In that, French Law develops Environmental Compliance, itself exemplary of general Compliance Law, when it is defined as its Monumental Goal of protecting human beings[11], is opening the way towards new effective rights[12]: for instance “the right for a pure environment”, rights being the primary and natural tool of Compliance, effectively protected by Courts.






[1] On the articulation on Sanctions and Compliance, s. Frison-Roche, M.A., Resolve the contradiction between “sanction” and “incentive” under the fire of Compliance Law, 2020 ; on the notion of “Incentive Compliance” which in very applicable about Environment, s. Frison-Roche, M.A., Compliance and Incentive: a couple to propel by the notion of “Incentive Compliance”, 2020.

[2] Frison-Roche, M.A., Compliance Law, 2016 ;

[3] On this definition of the “Monumental Goals”, S. Frison-Roche, M.A., Compliance Law, 20216 ; Building the unity of Compliance Tools by the definition of Compliance Law by its Monumental Tools  ,2020 ;  Compliance Monumental Goals, 2021.

[4] This very new articulation between Public bodies and private organizations has been the basis of what must be named “The adventure of Compliance Law”: Frison-Roche, M.A., The adventure of Compliance Law, 2020.

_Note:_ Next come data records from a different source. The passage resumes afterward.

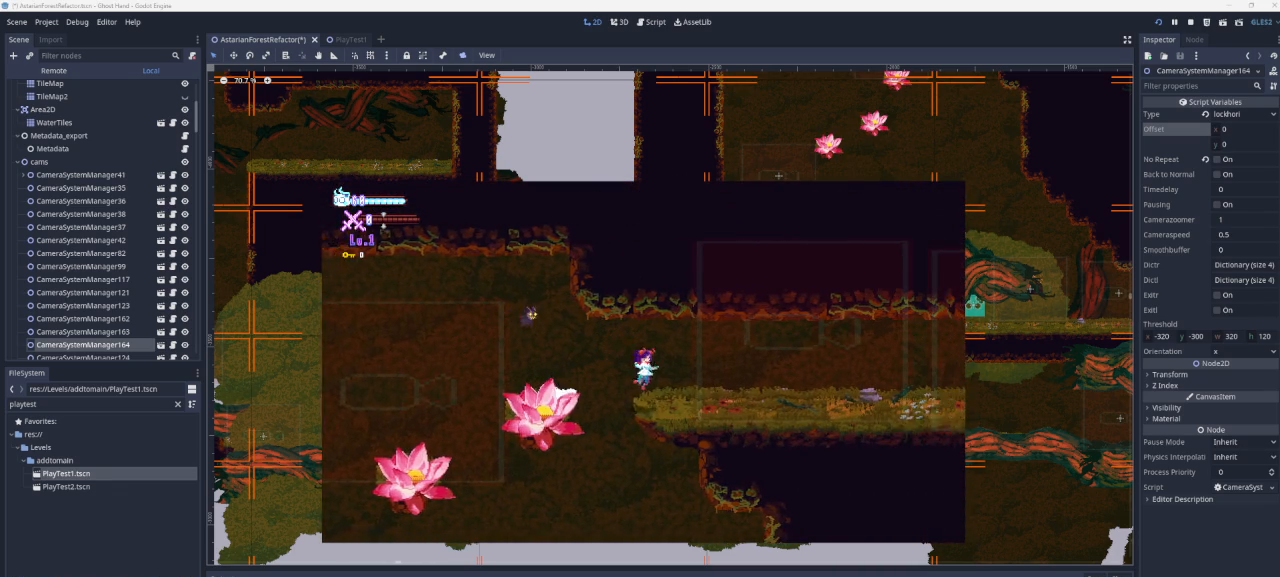
{"buttons": [], "left_stick": "right", "right_stick": "center", "events": []}
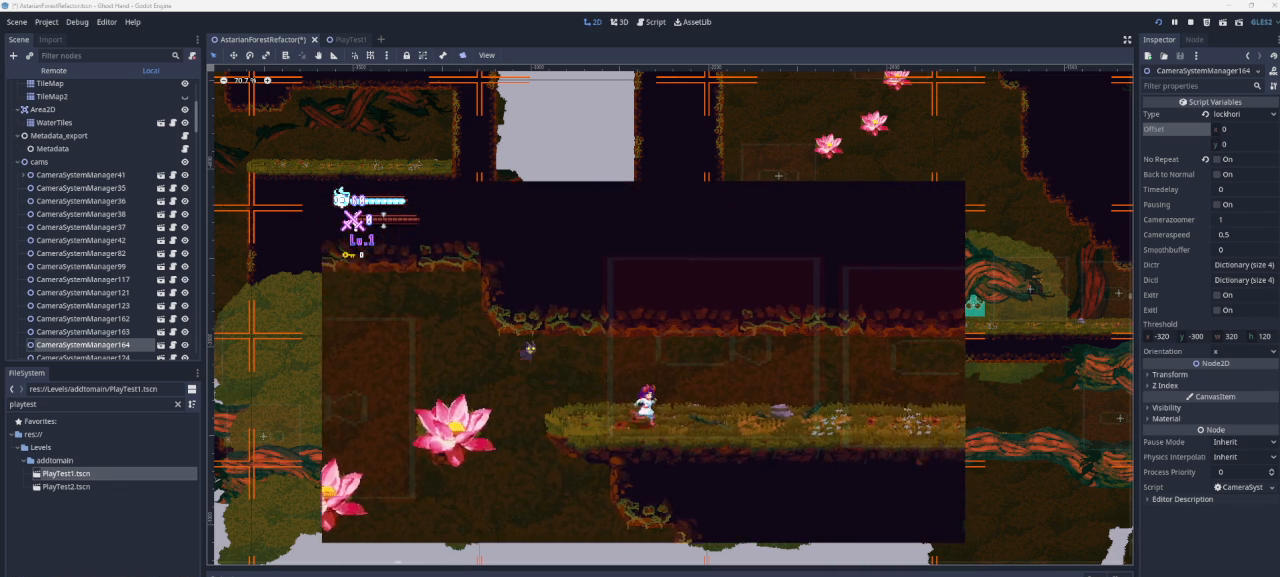
{"buttons": [], "left_stick": "right", "right_stick": "center", "events": []}
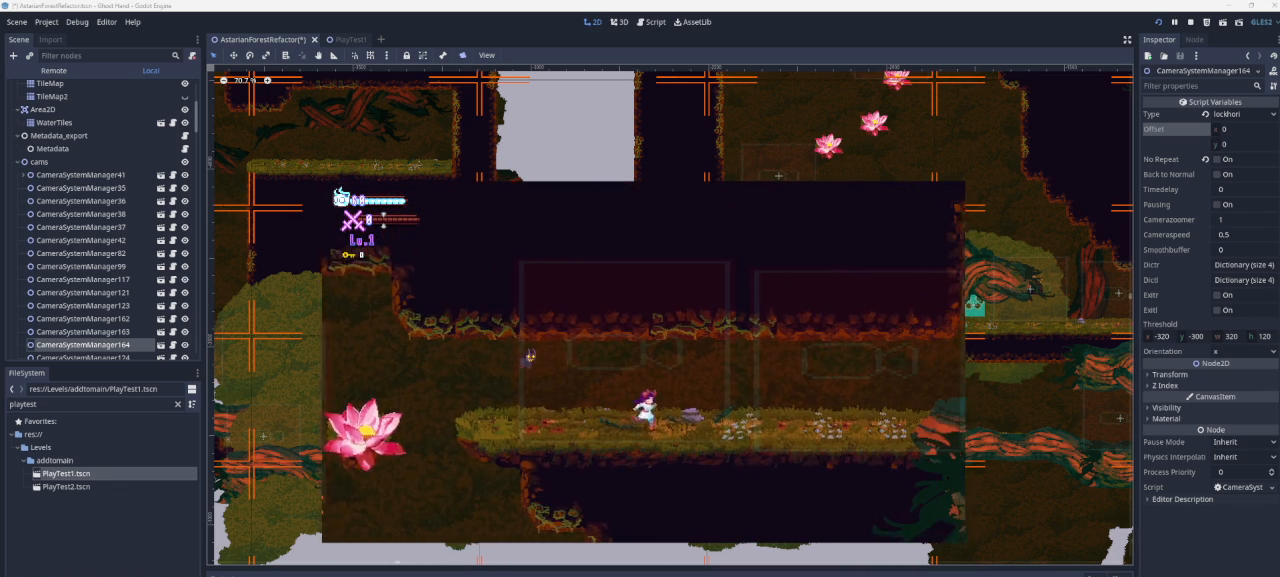
{"buttons": [], "left_stick": "right", "right_stick": "center", "events": []}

[7] By this way, it is possible to organize a public supervision without specific supervisory bodies, and to exercise it on enterprises which are not specifically regulated (for instance, industrial firms): see Frison-Roche, M.-A. (ed.), Regulation, Supervision, Compliance, 2017.

[8] Frison-Roche, M.A. (ed.), Compliance Tools, 2021.

[10] The public bodies, such as Regulatory and Supervisory Authorities have become “teachers” to obtain adequate behaviors for the environment protection, for instance through sustainable finance and responsible behaviors (see Frison-Roche, M.-A., Training, content and container of Compliance, 2020.

[11] Frison-Roche, M.-A. (ed.), Pour une Europe de la Compliance, 2019.